Task brief> Pick each line containing the word "roll" out of the data below.

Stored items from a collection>
● ● ● ●

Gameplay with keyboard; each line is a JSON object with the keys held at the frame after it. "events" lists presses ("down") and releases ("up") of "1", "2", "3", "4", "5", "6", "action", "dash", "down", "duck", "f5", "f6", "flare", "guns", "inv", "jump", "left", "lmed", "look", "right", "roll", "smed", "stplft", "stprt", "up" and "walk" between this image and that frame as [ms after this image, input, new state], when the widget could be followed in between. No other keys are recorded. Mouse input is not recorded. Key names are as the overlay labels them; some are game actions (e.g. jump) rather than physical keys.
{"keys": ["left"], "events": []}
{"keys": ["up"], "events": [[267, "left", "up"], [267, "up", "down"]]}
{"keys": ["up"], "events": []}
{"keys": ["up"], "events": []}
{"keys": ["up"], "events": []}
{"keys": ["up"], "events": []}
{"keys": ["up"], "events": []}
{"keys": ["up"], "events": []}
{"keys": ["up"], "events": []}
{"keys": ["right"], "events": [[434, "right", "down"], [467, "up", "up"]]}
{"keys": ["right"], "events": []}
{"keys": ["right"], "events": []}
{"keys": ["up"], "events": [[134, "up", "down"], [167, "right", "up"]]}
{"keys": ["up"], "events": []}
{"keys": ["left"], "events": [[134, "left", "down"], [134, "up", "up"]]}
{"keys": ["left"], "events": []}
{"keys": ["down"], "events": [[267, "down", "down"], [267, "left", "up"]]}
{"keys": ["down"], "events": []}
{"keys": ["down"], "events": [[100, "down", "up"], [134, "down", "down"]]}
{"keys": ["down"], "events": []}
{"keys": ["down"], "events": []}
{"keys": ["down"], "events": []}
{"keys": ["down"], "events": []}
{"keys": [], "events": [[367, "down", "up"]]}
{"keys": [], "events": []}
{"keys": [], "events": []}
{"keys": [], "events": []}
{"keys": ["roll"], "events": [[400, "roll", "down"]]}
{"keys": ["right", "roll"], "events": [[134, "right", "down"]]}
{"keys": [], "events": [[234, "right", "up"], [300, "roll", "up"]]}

● ● ● ●

Response to the task>
Gameplay with keyboard; each line is a JSON object with the keys held at the frame after it. "events" lists presses ("down") and releases ("up") of "1", "2", "3", "4", "5", "6", "action", "dash", "down", "duck", "f5", "f6", "flare", "guns", "inv", "jump", "left", "lmed", "look", "right", "roll", "smed", "stplft", "stprt", "up" and "walk" between this image and that frame as [ms after this image, input, new state], when the widget could be followed in between. No other keys are recorded. Mouse input is not recorded. Key names are as the overlay labels them; some are game actions (e.g. jump) rather than physical keys.
{"keys": ["roll"], "events": [[400, "roll", "down"]]}
{"keys": ["right", "roll"], "events": [[134, "right", "down"]]}
{"keys": [], "events": [[234, "right", "up"], [300, "roll", "up"]]}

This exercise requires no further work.